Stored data
= Beginning of Section =

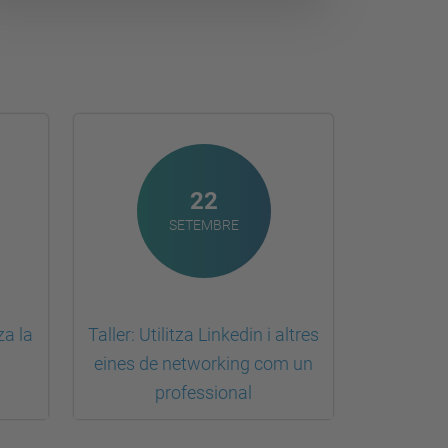
22
SETEMBRE
za la
Taller: Utilitza Linkedin i altres
eines de networking com un
professional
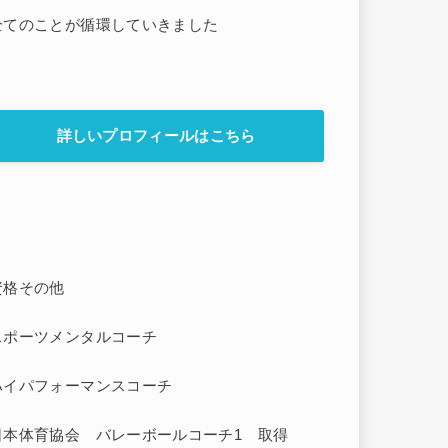
全てのことが循環していきました
詳しいプロフィールはこちら
資格その他
スポーツメンタルコーチ
ハイパフォーマンスコーチ
日本体育協会 バレーボールコーチ1 取得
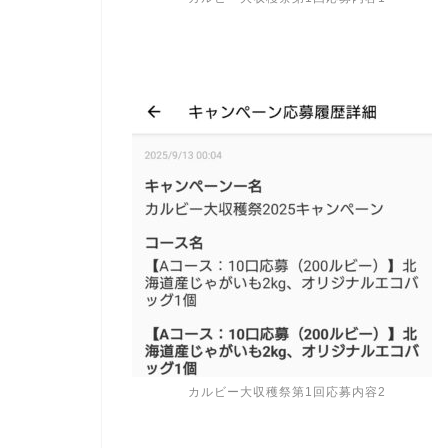
カルビー大収穫祭第1回応募内容2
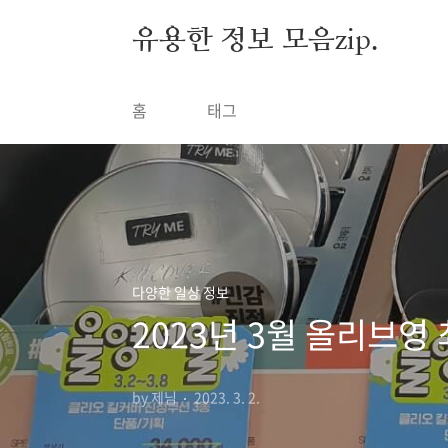
본문 바로가기
유용한 정보 모음zip.
홈
태그
다양한 일상 정보
2023년 3월 올리브영
by 제님
2023. 3. 2.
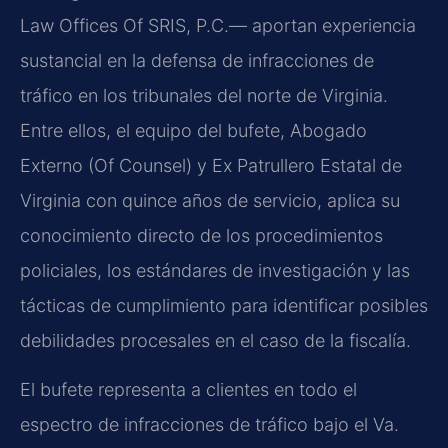
Law Offices Of SRIS, P.C.— aportan experiencia
sustancial en la defensa de infracciones de
tráfico en los tribunales del norte de Virginia.
Entre ellos, el equipo del bufete, Abogado
Externo (Of Counsel) y Ex Patrullero Estatal de
Virginia con quince años de servicio, aplica su
conocimiento directo de los procedimientos
policiales, los estándares de investigación y las
tácticas de cumplimiento para identificar posibles
debilidades procesales en el caso de la fiscalía.
El bufete representa a clientes en todo el
espectro de infracciones de tráfico bajo el Va.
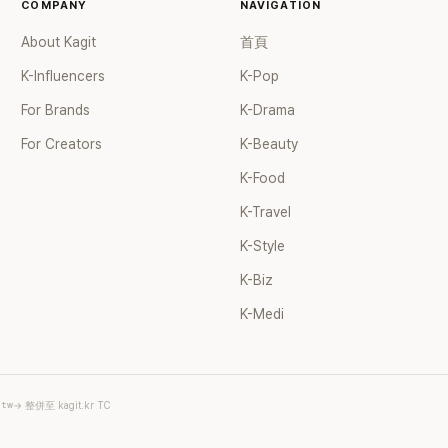
COMPANY
NAVIGATION
About Kagit
首頁
K-Influencers
K-Pop
For Brands
K-Drama
For Creators
K-Beauty
K-Food
K-Travel
K-Style
K-Biz
K-Medi
.tw
→ 整併至 kagit.kr TC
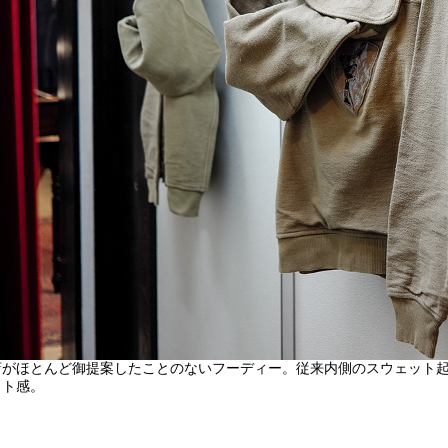
店がほとんど御提案したことのないフーディー。従来内側のスウェット
クト感。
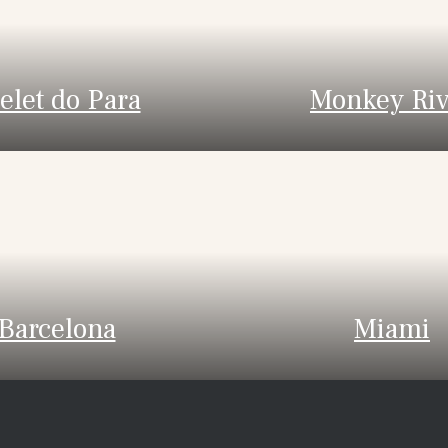
elet do Para
Monkey Riv
Barcelona
Miami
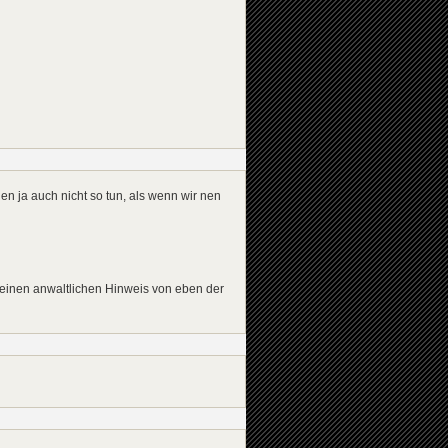
en ja auch nicht so tun, als wenn wir nen
 einen anwaltlichen Hinweis von eben der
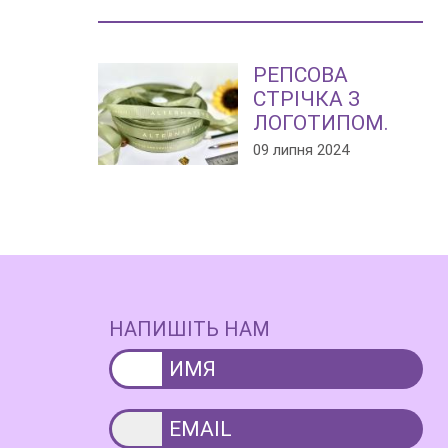
РЕПСОВА
СТРІЧКА З
ЛОГОТИПОМ.
09 липня 2024
НАПИШІТЬ НАМ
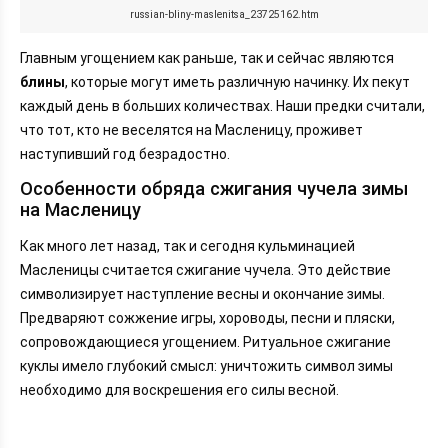
russian-bliny-maslenitsa_23725162.htm
Главным угощением как раньше, так и сейчас являются
блины
, которые могут иметь различную начинку. Их пекут
каждый день в больших количествах. Наши предки считали,
что тот, кто не веселятся на Масленицу, проживет
наступивший год безрадостно.
Особенности обряда сжигания чучела зимы
на Масленицу
Как много лет назад, так и сегодня кульминацией
Масленицы считается сжигание чучела. Это действие
символизирует наступление весны и окончание зимы.
Предваряют сожжение игры, хороводы, песни и пляски,
сопровождающиеся угощением. Ритуальное сжигание
куклы имело глубокий смысл: уничтожить символ зимы
необходимо для воскрешения его силы весной.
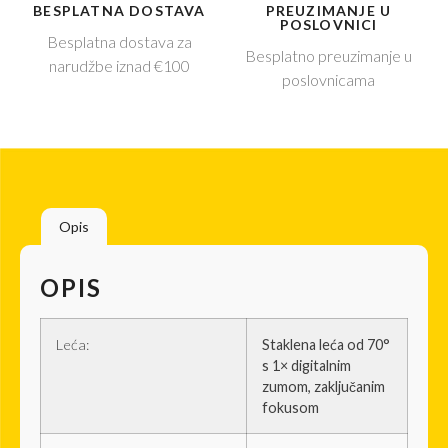
BESPLATNA DOSTAVA
PREUZIMANJE U
POSLOVNICI
Besplatna dostava za
Besplatno preuzimanje u
narudžbe iznad €100
poslovnicama
Opis
OPIS
Leća:
Staklena leća od 70°
s 1× digitalnim
zumom, zaključanim
fokusom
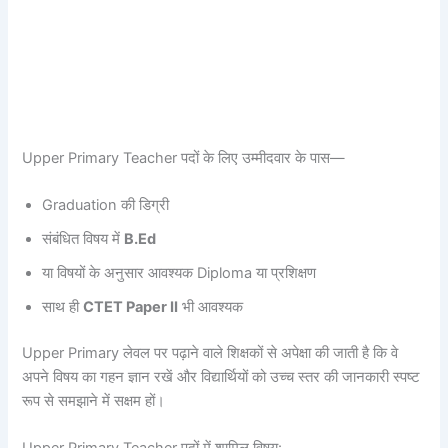
Upper Primary Teacher पदों के लिए उम्मीदवार के पास—
Graduation की डिग्री
संबंधित विषय में
B.Ed
या विषयों के अनुसार आवश्यक Diploma या प्रशिक्षण
साथ ही
CTET Paper II
भी आवश्यक
Upper Primary लेवल पर पढ़ाने वाले शिक्षकों से अपेक्षा की जाती है कि वे
अपने विषय का गहन ज्ञान रखें और विद्यार्थियों को उच्च स्तर की जानकारी स्पष्ट
रूप से समझाने में सक्षम हों।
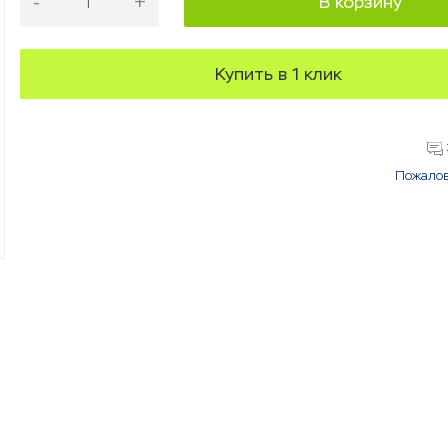
-
+
В корзину
Купить в 1 клик
Пожалов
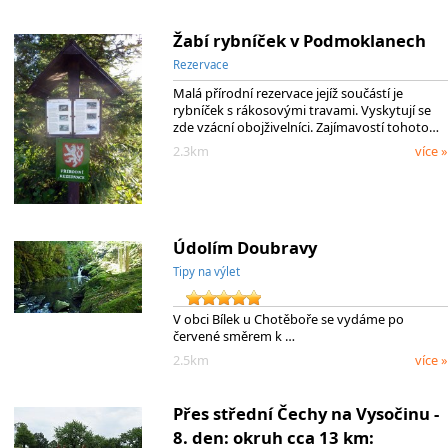
Žabí rybníček v Podmoklanech
Rezervace
Malá přírodní rezervace jejíž součástí je
rybníček s rákosovými travami. Vyskytují se
zde vzácní obojživelníci. Zajímavostí tohoto…
2.3km
více »
Údolím Doubravy
Tipy na výlet
V obci Bílek u Chotěboře se vydáme po
červené směrem k …
2.5km
více »
Přes střední Čechy na Vysočinu -
8. den: okruh cca 13 km:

= End of Section =

▶ _Exercise_
Set every record down exactly, omitting pictures.

▶ _Task response_
22
SETEMBRE
za la
Taller: Utilitza Linkedin i altres
eines de networking com un
professional
全てのことが循環していきました
詳しいプロフィールはこちら
資格その他
スポーツメンタルコーチ
ハイパフォーマンスコーチ
日本体育協会 バレーボールコーチ1 取得
カルビー大収穫祭第1回応募内容2
본문 바로가기
유용한 정보 모음zip.
홈
태그
다양한 일상 정보
2023년 3월 올리브영
by 제님
2023. 3. 2.
Law Offices Of SRIS, P.C.— aportan experiencia
sustancial en la defensa de infracciones de
tráfico en los tribunales del norte de Virginia.
Entre ellos, el equipo del bufete, Abogado
Externo (Of Counsel) y Ex Patrullero Estatal de
Virginia con quince años de servicio, aplica su
conocimiento directo de los procedimientos
policiales, los estándares de investigación y las
tácticas de cumplimiento para identificar posibles
debilidades procesales en el caso de la fiscalía.
El bufete representa a clientes en todo el
espectro de infracciones de tráfico bajo el Va.
COMPANY
NAVIGATION
About Kagit
首頁
K-Influencers
K-Pop
For Brands
K-Drama
For Creators
K-Beauty
K-Food
K-Travel
K-Style
K-Biz
K-Medi
.tw
→ 整併至 kagit.kr TC
店がほとんど御提案したことのないフーディー。従来内側のスウェット
クト感。
elet do Para
Monkey Riv
Barcelona
Miami
en ja auch nicht so tun, als wenn wir nen
 einen anwaltlichen Hinweis von eben der
РЕПСОВА
СТРІЧКА З
ЛОГОТИПОМ.
09 липня 2024
НАПИШІТЬ НАМ
russian-bliny-maslenitsa_23725162.htm
Главным угощением как раньше, так и сейчас являются
блины
, которые могут иметь различную начинку. Их пекут
каждый день в больших количествах. Наши предки считали,
что тот, кто не веселятся на Масленицу, проживет
наступивший год безрадостно.
Особенности обряда сжигания чучела зимы
на Масленицу
Как много лет назад, так и сегодня кульминацией
Масленицы считается сжигание чучела. Это действие
символизирует наступление весны и окончание зимы.
Предваряют сожжение игры, хороводы, песни и пляски,
сопровождающиеся угощением. Ритуальное сжигание
куклы имело глубокий смысл: уничтожить символ зимы
необходимо для воскрешения его силы весной.
BESPLATNA DOSTAVA
PREUZIMANJE U
POSLOVNICI
Besplatna dostava za
Besplatno preuzimanje u
narudžbe iznad €100
poslovnicama
Opis
OPIS
Leća:
Staklena leća od 70°
s 1× digitalnim
zumom, zaključanim
fokusom
Upper Primary Teacher पदों के लिए उम्मीदवार के पास—
Graduation की डिग्री
संबंधित विषय में
B.Ed
या विषयों के अनुसार आवश्यक Diploma या प्रशिक्षण
साथ ही
CTET Paper II
भी आवश्यक
Upper Primary लेवल पर पढ़ाने वाले शिक्षकों से अपेक्षा की जाती है कि वे
अपने विषय का गहन ज्ञान रखें और विद्यार्थियों को उच्च स्तर की जानकारी स्पष्ट
रूप से समझाने में सक्षम हों।
-
+
В корзину
Купить в 1 клик
Пожалов
Žabí rybníček v Podmoklanech
Rezervace
Malá přírodní rezervace jejíž součástí je
rybníček s rákosovými travami. Vyskytují se
zde vzácní obojživelníci. Zajímavostí tohoto…
2.3km
více »
Údolím Doubravy
Tipy na výlet
V obci Bílek u Chotěboře se vydáme po
červené směrem k …
2.5km
více »
Přes střední Čechy na Vysočinu -
8. den: okruh cca 13 km:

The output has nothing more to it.